Il mio giardino persiano, recensione del film di Maryam Moghaddam e Behtash Sanaeeha.

Il film “Il mio giardino persiano” dei registi Maryam Moghaddam e Behtash Sanaeeha offre uno sguardo profondo sulla vita di una donna iraniana, affrontando le sfide del regime teocratico attraverso una narrazione che mescola dramma e ironia. Il film, che è un atto di resistenza contro la repressione, racconta la storia di Mahin, una donna settantenne che cerca l’amore e la libertà in un ambiente ristretto. Con una sceneggiatura ricca di simbolismo e una forte tematica politica, questa pellicola si pone come un inno alla libertà e al coraggio di fronte all’oppressione.

  • Racconto della quotidianità di una donna iraniana sotto un regime oppressivo.
  • Un atto d’accusa contro la repressione artistica in Iran.
  • Una fusione di dramma e ironia che rende il messaggio universale e potente.

Il Potere dell’Arte nell’Attuale Iran

Maryam Moghaddam e Behtash Sanaeeha offrono uno sguardo toccante sulla vita quotidiana in Iran, affrontando le sfide imposte dal regime teocratico. La loro opera, “Il mio giardino persiano”, è un esempio di come l’arte possa fungere da veicolo di denuncia e speranza, debuttando nelle sale cinematografiche il 23 gennaio.

Un Film con una Storia di Resistenza

La coppia di cineasti non ha avuto la possibilità di partecipare al Festival di Berlino nel febbraio del 2024 a causa del blocco dei loro passaporti e delle restrizioni imposte dalle autorità iraniane. L’accusa contro di loro? “Propaganda contro il regime e minaccia alla sicurezza nazionale”, un’accusa priva di fondamento e fuori dalla logica.

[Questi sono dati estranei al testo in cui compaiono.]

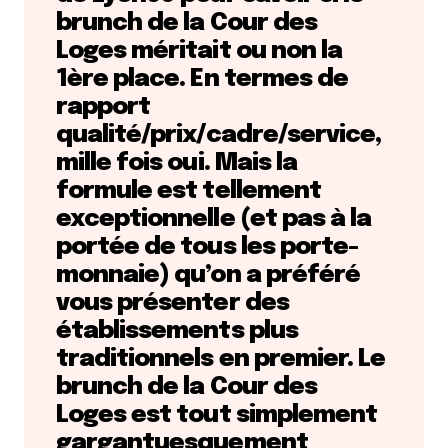
brunch de la Cour des
Loges méritait ou non la
1ère place.
En termes de
rapport
qualité/prix/cadre/service,
mille fois oui. Mais la
formule est tellement
exceptionnelle (et pas à la
portée de tous les porte-
monnaie) qu’on a préféré
vous présenter des
établissements plus
traditionnels en premier. Le
brunch de la Cour des
Loges est tout simplement
gargantuesquement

Il mio giardino persiano, recensione del film di Maryam Moghaddam e Behtash Sanaeeha.

Il Movimento e il Messaggio

Moghaddam e Sanaeeha sono attivamente coinvolti nel movimento #put_your_gun_down, che si oppone alla repressione degli artisti in Iran. Questo movimento è nato in risposta all’omicidio di Mahsa Amini, una donna che ha perso la vita a causa della brutalità della polizia religiosa. Il film “Il mio giardino persiano” diventa così un atto di denuncia verso un regime oppressivo che utilizza la religione come mezzo di controllo sociale.

La Protagonista: Una Donna in Cerca di Libertà

Al centro della narrazione troviamo Mahin, interpretata dalla talentuosa Lily Farhadpour. Con i suoi settant’anni, vive sola a Teheran, dedicandosi alla cura delle piante e sfidando le convenzioni sociali. La sua routine quotidiana viene stravolta quando decide di cercare nuovamente l’amore, trovandolo, seppur brevemente, in un tassista di nome Faramarz.

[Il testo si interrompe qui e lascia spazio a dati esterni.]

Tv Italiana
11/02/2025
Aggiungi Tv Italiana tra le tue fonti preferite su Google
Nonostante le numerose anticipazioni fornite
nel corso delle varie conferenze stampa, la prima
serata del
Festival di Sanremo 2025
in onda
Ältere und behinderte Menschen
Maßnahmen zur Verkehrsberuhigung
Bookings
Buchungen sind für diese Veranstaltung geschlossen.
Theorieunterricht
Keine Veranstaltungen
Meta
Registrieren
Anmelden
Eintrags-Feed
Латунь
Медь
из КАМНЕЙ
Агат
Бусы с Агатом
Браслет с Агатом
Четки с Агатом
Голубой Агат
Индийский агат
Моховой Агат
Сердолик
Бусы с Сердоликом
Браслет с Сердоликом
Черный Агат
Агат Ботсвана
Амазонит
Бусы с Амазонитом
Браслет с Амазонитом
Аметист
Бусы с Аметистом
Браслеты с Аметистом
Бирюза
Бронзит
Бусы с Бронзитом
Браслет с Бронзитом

Un’Opera di Resistenza e Speranza

Un passaggio emblematico del film evidenzia quanto sia importante la libertà personale: “Indossavamo i tacchi alti, altro che queste scarpe da ginnastica e la hijab”. Questo riflette la tensione tra il desiderio di libertà e le restrizioni imposte dalla società. I registi rompono gli schemi narrativi per offrire al pubblico una visione autentica della vita di una donna iraniana.

Una Narrazione Giocosa ma Profondamente Critica

  • Stile volutamente leggero fino a diventare amaro.
  • Rappresentazione della quotidianità sotto un regime opprimente.
  • Esplorazione della libertà personale e della ribellione.

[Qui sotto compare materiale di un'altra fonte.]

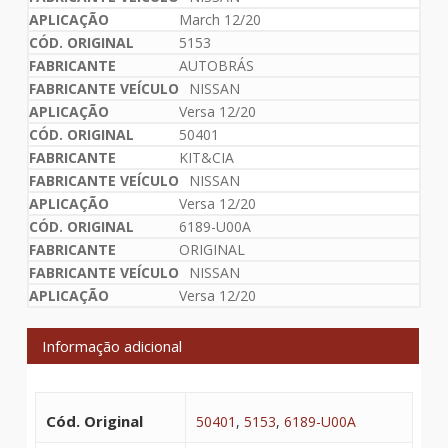
March 12/20
5153
AUTOBRÁS
NISSAN
Versa 12/20
50401
KIT&CIA
NISSAN
Versa 12/20
6189-U00A
ORIGINAL
NISSAN
Versa 12/20
Informação adicional
Cód. Original
50401
,
5153
,
6189-U00A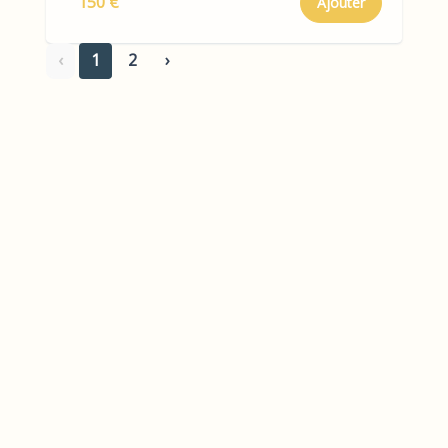
150 €
Ajouter
‹
1
2
›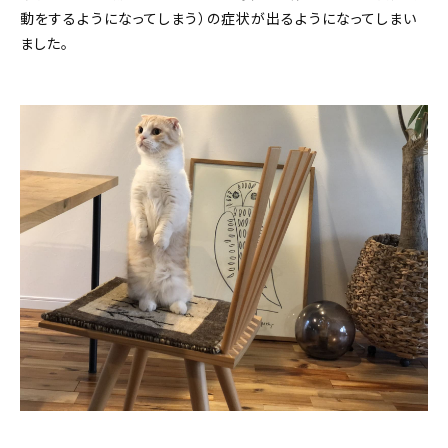
動をするようになってしまう）の症状が出るようになってしまい
ました。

Conclusione: Il Cinema come Strumento di Liberazione

In un contesto di repressione, “Il mio giardino persiano” emerge come un chiaro gesto di resistenza intellettuale e umana. La colonna sonora emozionante di Henrik Nagy accompagna una storia di speranza e coraggio, in netto contrasto con le idee repressive del regime. La protagonista Mahin riassume tutto con una frase significativa: “Più ti rendi sottomessa più ti mettono i piedi in testa”. Questo film non è solo una semplice storia, ma una celebrazione della libertà e della dignità umana.